- Born: Maidan Wardak Province, Afghanistan
- Education: BA, Judicial law, University of Tabriz

= Adela Mohseni =

Afghan activist (born 1950)

Adela Mohseni (عادله محسنی) is an Afghan women's rights activist.

== Background ==
She was born in the Wardak province of Afghanistan and migrated with her family to Iran in 1978 at six years old. Mohseni attended the University of Tabriz and received a BA in Judicial Law. Mohseni returned to Afghanistan after the 2001 United States invasion and started working on women's rights in 2005 for the Heinrich Böll Foundation. In 2007, Mohseni began working as a program officer in the Kabul office of Rights and Democracy, a Canadian non-governmental organisation.

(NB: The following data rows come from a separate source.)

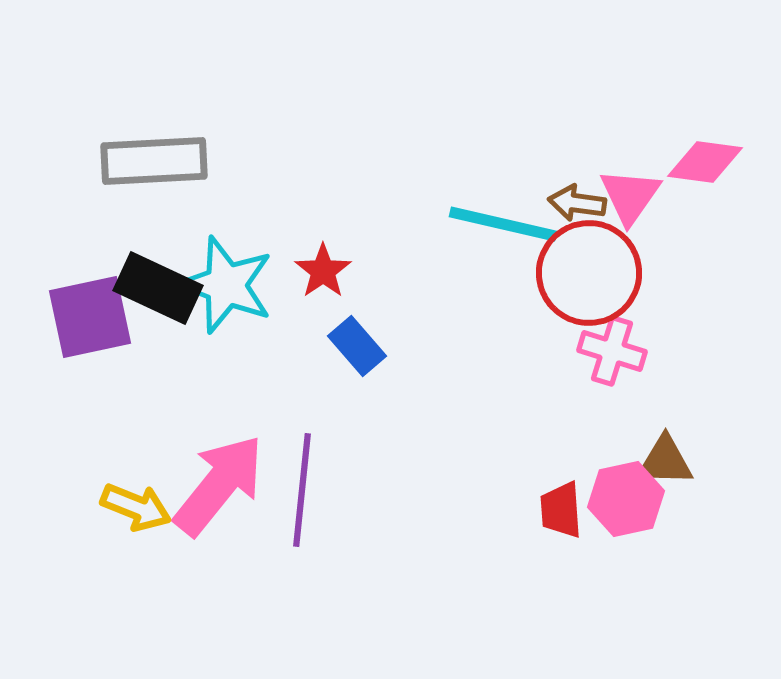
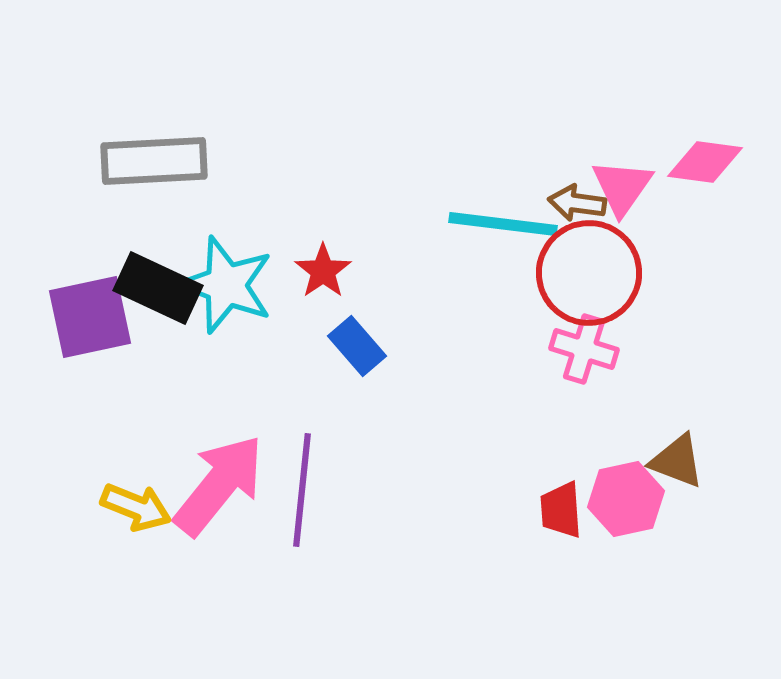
pink triangle: moved 8 px left, 9 px up
cyan line: rotated 6 degrees counterclockwise
pink cross: moved 28 px left, 2 px up
brown triangle: moved 12 px right; rotated 20 degrees clockwise
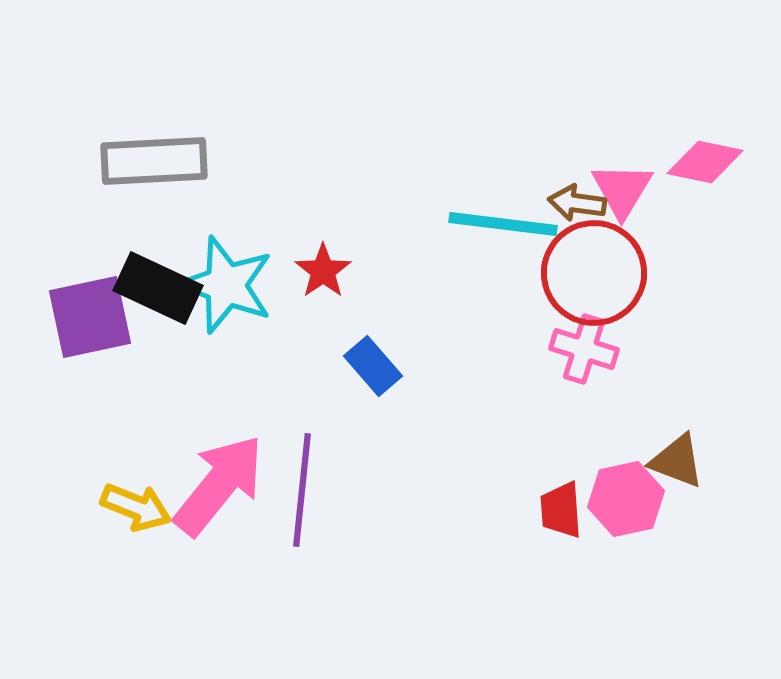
pink diamond: rotated 4 degrees clockwise
pink triangle: moved 3 px down; rotated 4 degrees counterclockwise
red circle: moved 5 px right
blue rectangle: moved 16 px right, 20 px down
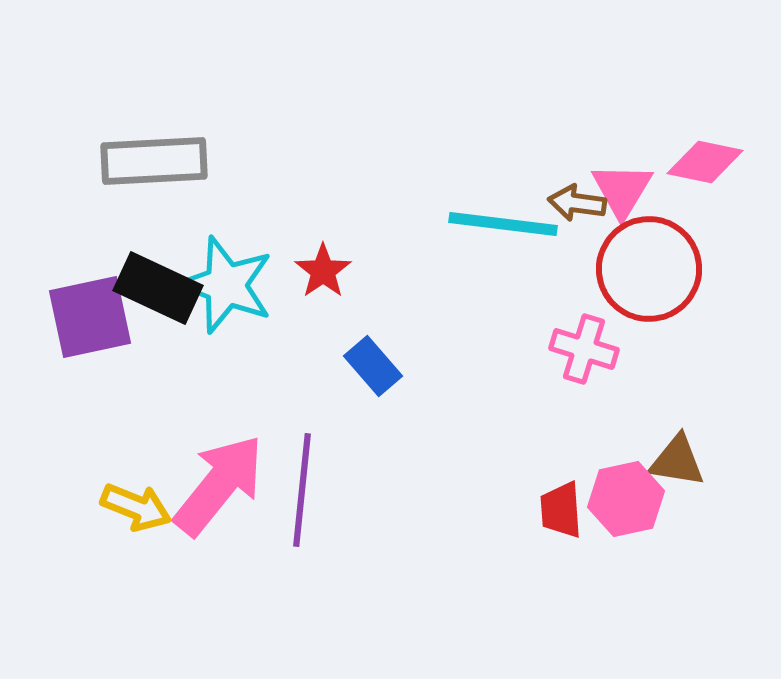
red circle: moved 55 px right, 4 px up
brown triangle: rotated 12 degrees counterclockwise
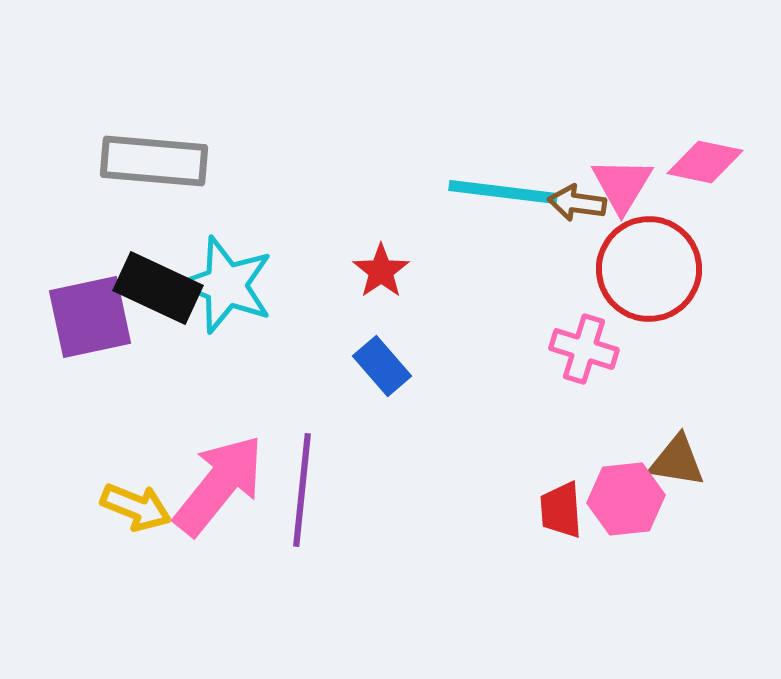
gray rectangle: rotated 8 degrees clockwise
pink triangle: moved 5 px up
cyan line: moved 32 px up
red star: moved 58 px right
blue rectangle: moved 9 px right
pink hexagon: rotated 6 degrees clockwise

Hamid Saboory, director in charge of the Kabul office, described Mohseni as "a very active member of Afghan civil society, helping Afghan women secure their rights".

== Refugee status ==
In February 2012, Mohseni received death threats and her family fled to India, hoping to emigrate to Canada with the help of her employer. While in India, Mohseni was granted refugee status by the United Nations Refugee Agency but was not processed for resettlement. Rights and Democracy was shut down by the Canadian government in April 2012, so Mohseni and her family were stranded in India and remained there until they returned to Kabul in December 2013. A year later, Mohseni traveled to the United Kingdom on a visitor's visa to attend a conference about Afghanistan and was granted refugee status and residence there.